In earlier classes, we discussed several problems, including how we dealt with metadata, facebook’s newsfeed, and many other systems.
We discussed that for a post made by the user on Facebook with images(or some other media), we don't store the image in the database. We only store the metadata for the post (user_id, post_id, timestamp, etc.). The images/media are stored on different storage systems; from that particular storage system, we get a URL to access the media file. This URL is stored in the database file.
In this class, our main discussion is how to store these large files (not only images but very large files, say a 50 TB file). A large file can be a large video file or a log file containing the actions of the users (login, logout, and other interactions and responses), and it can keep increasing in size.
Conditions for building a large file system:
- Storage should be able to store large files
- Storage should be reliable and durable, and the files stored should not be lost.
- Downloading the uploaded file should be possible
- Analytics should be possible.
title: Simple approach of storing large files description: duration: 300 card_type: cue_card
Simple approach of storing large files
One way to store a large file is to divide it into chunks and store the chunks on different machines. So suppose a 50 TB file is divided into chunks. What will be the size of the chunks? If you divide a 50 TB file into chunks of 1 MB, the number of parts will be 50TB/1MB = (50 * 106) MB / 1 MB = 5 * 10^7 parts.
From this, we can conclude that if we keep the size of the chunk very small, then the number of parts of the file will be very high. It can result in issues like
- Collation of the parts: concatenating too many files and returning them to the client will be overhead.
- Cost of entries: We must keep metadata for the chunks,i.e., for a given chunk of a file, it is present on which machine. If we store metadata for every file, this is also an overhead.
title: HDFS description: Detailed discussion on what HDFS is, and how it works. duration: 600 card_type: cue_card
HDFS
HDFS stands for Hadoop Distributed File System. Below are certain terminologies related to HDFS:
- The default chunk size is 128 MB in HDFS 2.0. However, in HDFS 1.0, it was 64 MB.
- The metadata table we maintain to store chunk information is known as the ‘NameNode server'. It keeps mapping that chunks are present on which machine(data node) for a certain file. Say, for File 1, chunk 1 is present on machine 3.
- In HDFS, there will be only one name node server, and it will be replicated.

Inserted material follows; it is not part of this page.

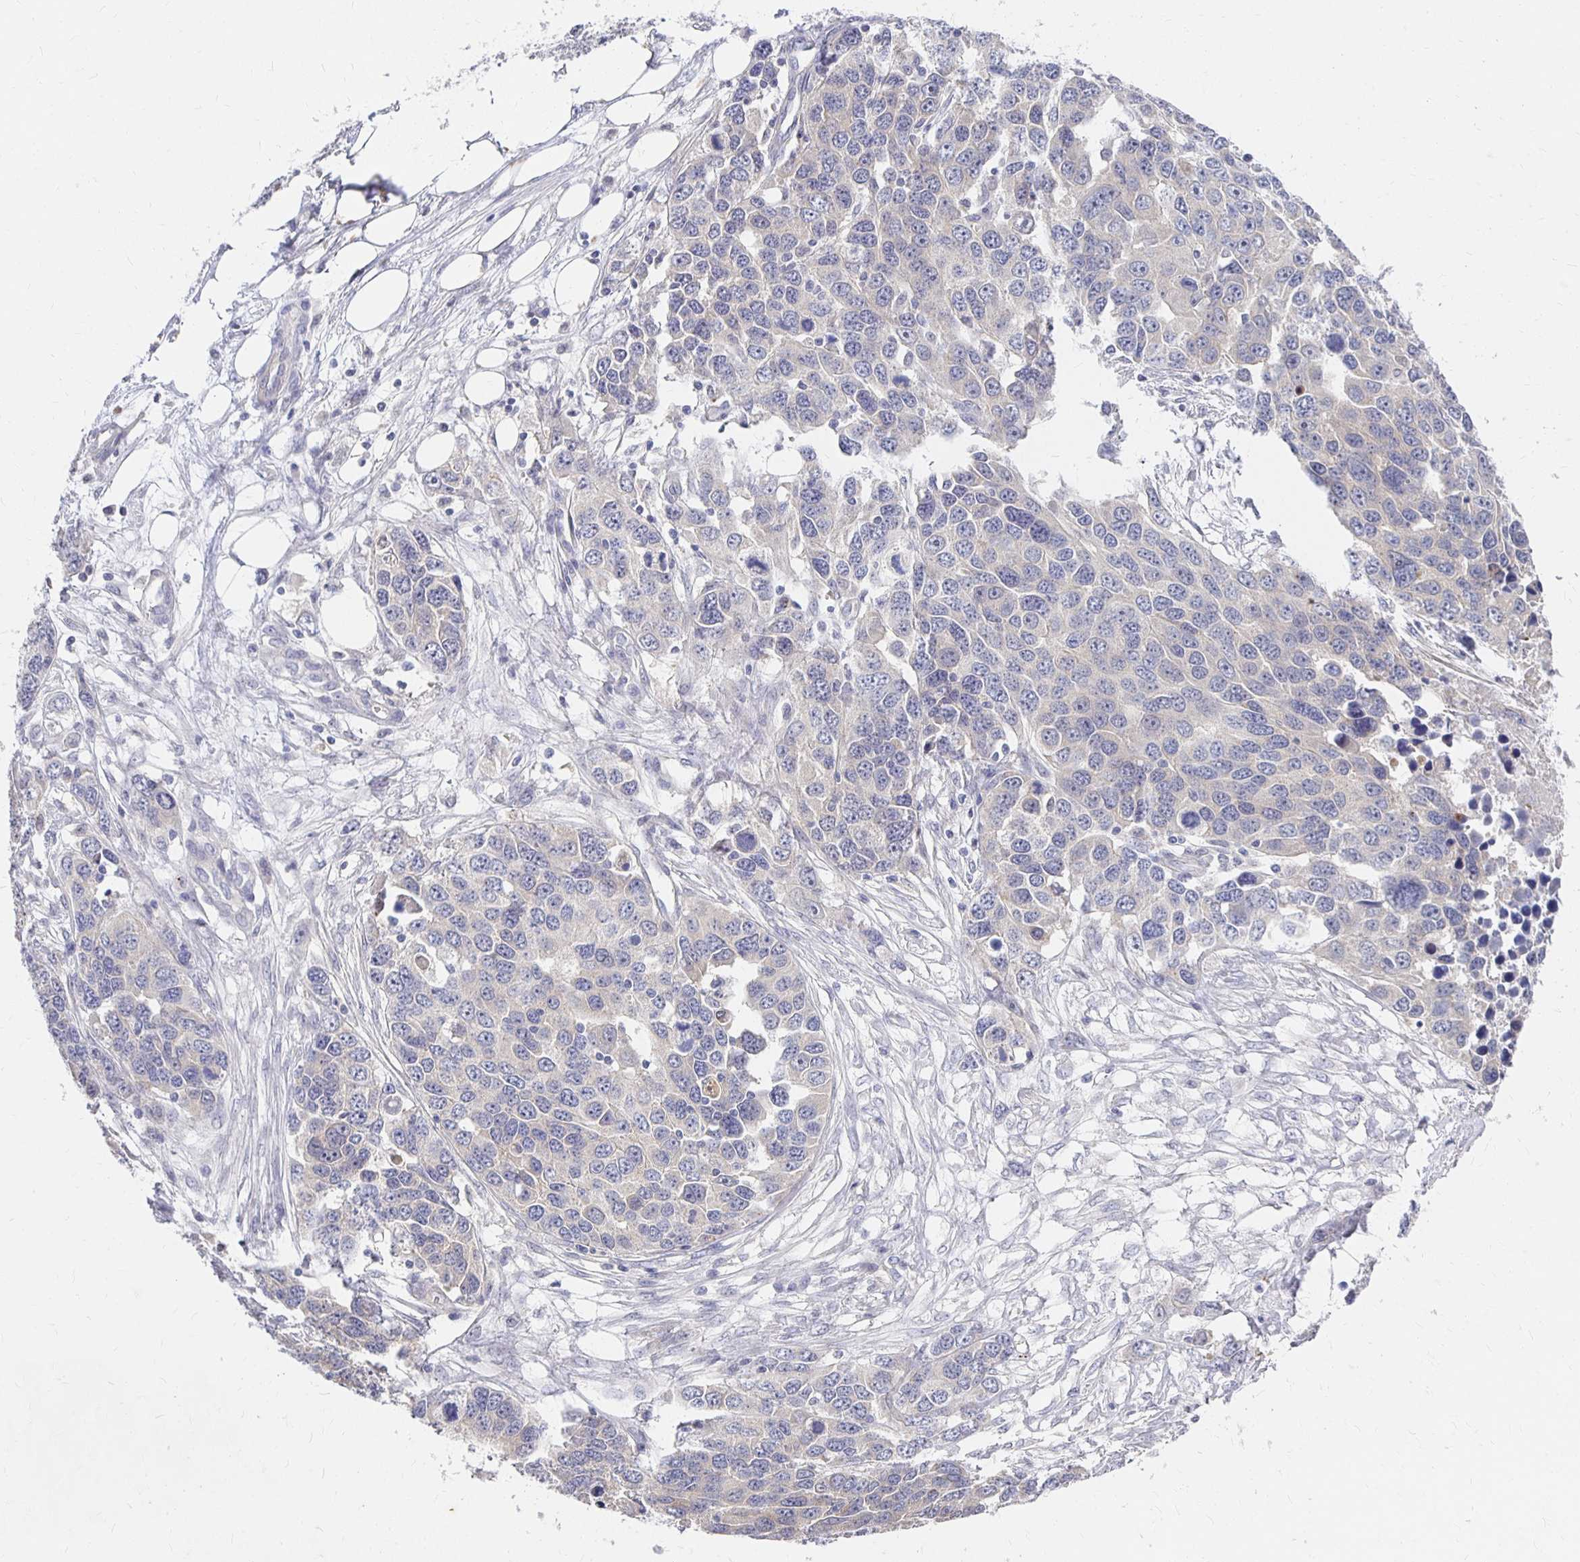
{"staining": {"intensity": "negative", "quantity": "none", "location": "none"}, "tissue": "ovarian cancer", "cell_type": "Tumor cells", "image_type": "cancer", "snomed": [{"axis": "morphology", "description": "Cystadenocarcinoma, serous, NOS"}, {"axis": "topography", "description": "Ovary"}], "caption": "DAB (3,3'-diaminobenzidine) immunohistochemical staining of ovarian serous cystadenocarcinoma displays no significant expression in tumor cells. (IHC, brightfield microscopy, high magnification).", "gene": "FKRP", "patient": {"sex": "female", "age": 76}}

You may wonder why the chunk size is 128 MB. The reason is that large file systems are built for certain operations like storing, downloading large files, or doing some analytics. And based on the types of operations, benchmarking is done to choose a proper chunk size. It is like ‘what is the normal file size for which most people are using the system’ and keeping the chunk size accordingly so that the system's performance is best.
For example, chunk size of X1 performance is P1 chunk size of X2 performance is P2, Similarly, doing benchmarking for different chunk sizes. And then choosing the chunk size that gives the best performance. In a nutshell, we can say benchmarking is done for the most common operations which people will be doing while using their system, and HDFS comes up with a value of default chunk size.
Making System reliable: We know that to make the distributed system reliable, we never store data on a single machine; we replicate it. Here also, a chunk cannot be stored on a single machine to make the system reliable. It needs to be saved on multiple machines. We will keep chunks on different data nodes and replicate them on other data nodes so that even if a machine goes down, we do not lose a particular chunk.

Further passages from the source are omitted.